The interviewees of Oscar-nominated documentary “The Gatekeepers” have fascinating stories to tell. They worked behind the scenes as the soldiers of a long, messy conflict still continuing at this point, and they are quite willing to talk about those turbulent years of their secret agency – and their serious concerns over the future of their country.
They are Avraham Shalom, Yaakov Peri, Carmi Gillon, Ami Ayalon, Avi Dichter, and Yuval Dichter, and they all are the ex-directors of Shin Bet, the Israel Security Agency(ISA). Since it was formed in 1949, the agency has mainly taken care of the internal security issues including terrorist threats or protection of high-ranking government officials, and most of its operations were kept in secret along with its covert agents as reflected by its motto “the unseen shield”.
While shuffling between these six interviewees, visual records, and CGI recreations, the documentary presents us a sober picture of the ongoing conflict between Israel and Palestine viewed through these interesting people, who are quite candid about each own circumstances and deeds during their tenures. They do not evade or deny at all as describing what they had to do as their duties, and the director Dror Moreh only throws a few questions around the end when it seems necessary.
As listening to their stories, we come to know more about how the conflict was initiated and then has been developed into such a mess frequently reported on the global media. Not long after the Israeli army took over the Gaza strip and the West Bank area during the Six-Day war in 1967, Israel faced the resistance of the residential Palestinians in these two territories, and Shin Bet started to take the main role in this conflict. They monitored possible threats as creating the massive profiling database of any suspicious Palestinians to watch, and they also diligently searched for any useful sources of valuable information among their enemies.
The system itself worked as the major force at the front line of this hidden war, but the surrounding situation got worse along with the escalating violent responses exchanged between Israel and Palestine, and the interviewees tell us how they succeeded or failed as recognizing the gray moral aspects of their works. While torture became an available option for gaining information during interrogations, they found themselves on the thin line between saving and killing people. One of the interviewees talk about one uncertain situation where the matter of life and death can be irreversibly decided by their single decision; if there is the possibility of collateral damage, should they approve of the attack to save their civilians or abort the mission to avoid the possible failure/disaster which can cause more than public humiliation for Shin Bet?

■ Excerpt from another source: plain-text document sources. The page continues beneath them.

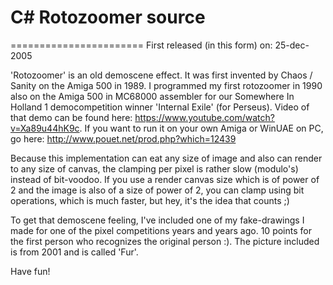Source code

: # C# Rotozoomer source
=======================
First released (in this form) on: 25-dec-2005

'Rotozoomer' is an old demoscene effect. It was first invented by Chaos / Sanity on the Amiga 500 in 1989. I 
programmed my first rotozoomer in 1990 also on the Amiga 500 in MC68000 assembler for our 
Somewhere In Holland 1 democompetition winner 'Internal Exile' (for Perseus). Video of that demo can be found here:
https://www.youtube.com/watch?v=Xa89u44hK9c. If you want to run it on your own Amiga or WinUAE on PC, go here:
http://www.pouet.net/prod.php?which=12439

Because this implementation can eat any size of image and also can render to any size of canvas, the
clamping per pixel is rather slow (modulo's) instead of bit-voodoo. If you use a render canvas size which 
is of power of 2 and the image is also of a size of power of 2, you can clamp using bit operations, which
is much faster, but hey, it's the idea that counts ;)

To get that demoscene feeling, I've included one of my fake-drawings I made for one of the pixel competitions
years and years ago. 10 points for the first person who recognizes the original person :). The picture included 
is from 2001 and is called 'Fur'. 

Have fun!
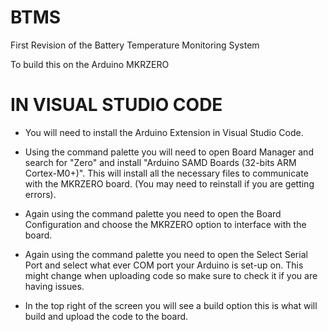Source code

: # BTMS
First Revision of the Battery Temperature Monitoring System

To build this on the Arduino MKRZERO

# IN VISUAL STUDIO CODE

* You will need to install the Arduino Extension in Visual Studio Code.

* Using the command palette you will need to open Board Manager and search for "Zero" and install "Arduino SAMD Boards (32-bits ARM Cortex-M0+)". This will install all the necessary files to communicate with the MKRZERO board. (You may need to reinstall if you are getting errors).

* Again using the command palette you need to open the Board Configuration and choose the MKRZERO option to interface with the board.

* Again using the command palette you need to open the Select Serial Port and select what ever COM port your Arduino is set-up on. This might change when uploading code so make sure to check it if you are having issues.

* In the top right of the screen you will see a build option this is what will build and upload the code to the board.
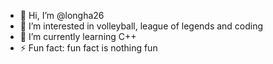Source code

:- 👋 Hi, I’m @longha26
- 👀 I’m interested in volleyball, league of legends and coding
- 🌱 I’m currently learning C++
- ⚡ Fun fact: fun fact is nothing fun

<!---
longha26/longha26 is a ✨ special ✨ repository because its `README.md` (this file) appears on your GitHub profile.
You can click the Preview link to take a look at your changes.
--->
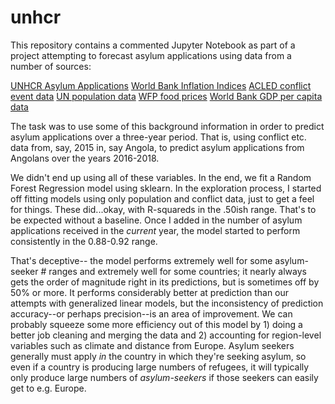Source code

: # unhcr

This repository contains a commented Jupyter Notebook as part of a project attempting to forecast asylum applications using data from a number of sources:

[UNHCR Asylum Applications](http://popstats.unhcr.org/en/asylum_seekers_monthly)
[World Bank Inflation Indices](https://data.worldbank.org/indicator/fp.cpi.totl)
[ACLED conflict event data](http://acleddata.com/)
[UN population data](https://population.un.org/wpp/)
[WFP food prices](http://foodprices.vam.wfp.org/Analysis-Monthly-Price-DataADV.aspx)
[World Bank GDP per capita data](https://data.worldbank.org/indicator/ny.gdp.pcap.cd)

The task was to use some of this background information in order to predict asylum applications over a three-year period. That is, using conflict etc. data from, say, 2015 in, say Angola, to predict asylum applications from Angolans over the years 2016-2018.

We didn't end up using all of these variables. In the end, we fit a Random Forest Regression model using sklearn. In the exploration process, I started off fitting models using only population and conflict data, just to get a feel for things. These did...okay, with R-squareds in the .50ish range. That's to be expected without a baseline. Once I added in the number of asylum applications received in the *current* year, the model started to perform consistently in the 0.88-0.92 range.

That's deceptive-- the model performs extremely well for some asylum-seeker # ranges and extremely well for some countries; it nearly always gets the order of magnitude right in its predictions, but is sometimes off by 50% or more. It performs considerably better at prediction than our attempts with generalized linear models, but the inconsistency of prediction accuracy--or perhaps precision--is an area of improvement. We can probably squeeze some more efficiency out of this model by 1) doing a better job cleaning and merging the data and 2) accounting for region-level variables such as climate and distance from Europe. Asylum seekers generally must apply *in* the country in which they're seeking asylum, so even if a country is producing large numbers of refugees, it will typically only produce large numbers of *asylum-seekers* if those seekers can easily get to e.g. Europe.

They also had the other problem besides resisting Palestinians, and one of the interesting things shown the documentary is how Israeli government has indirectly induced and nurtured its own extreme factions to only make their circumstance worse later. The Israeli government deliberately overlooked its illegal settlers who pushed into the West Bank and Gaza Strip with no consideration of Palestinians, and the far-right wing zealots could get away with their terror attempts on Palestinians mainly because these guys were mostly connected well with the government; even when they were arrested by Shin Bet and then tried at the court, they only received minor sentences and soon returned to the society while assuming their prominent social roles again.
Some of them look alarmingly fanatical when they talk in front of the reporters, and we are told that there was actually the horrible plan of a big, sensational terror on Muslims, which, if they had succeeded, would certainly have made Israel as unpopular as, say, Osama bin Laden after 9/11. Around the time Yitzhak Rabin was assassinated, they kept voicing their strong, aggressive opposition against the Oslo I Accord, and some politicians, including the current Israeli Prime Minister Benjamin Netanyahu, indirectly propelled this blind hostility based on that familiar sectarian mentality of “It’s us or them.”
The death of Yitzhak Rabin, who is respected and admired by all of the interviewees, threw a big shock on Shin Bet for their failure to prevent the assassination, and the problems to be handled by them kept growing as ever while that small but precious chance of peace and coexistence was blown away. Yasser Arafat and PLO belong to the past now, but more extreme factions such as Hamas fill the space, and they are more difficult to handle; how can you deal reasonably with a group of fanatics ready to die for their cause with no compromise?
There have been some successes while they tried to eliminate the main members of these terrorist groups through various means(In one famous case, it was executed through a small but lethal bomb planted on the cellular phone belonging to the target), but nothing has been accomplished except more chaos and violence between Israel and Palestine since the Oslo I Accord was virtually broken. All of the interviews agree that Israel has been unwisely pushing itself into more difficulties(“we win every battle, but we lose the war.“), and, though individually expressing different thoughts and opinions, they all strongly emphasize the need of the open talk as attempted by Rabin and Arafat.
“The Gatekeepers” is a detached but engaging documentary both informative and revealing to us. As the story told from the Israeli perspective, the documentary makes an interesting contrast compared to another excellent documentary “5 Broken Camera”(2011), a sad, touching visual chronicle of Palestinian farmer which was incidentally Oscar-nominated along with “The Gatekeepers” early in this year. While they are opposite to each other in their respective positions, they ultimately hope for the same thing, and both powerfully remind us that the circumstance is not hopeless yet. It still looks not that good in Palestine, but there is always hope considering that people can learn and open their eyes even if they are not changed.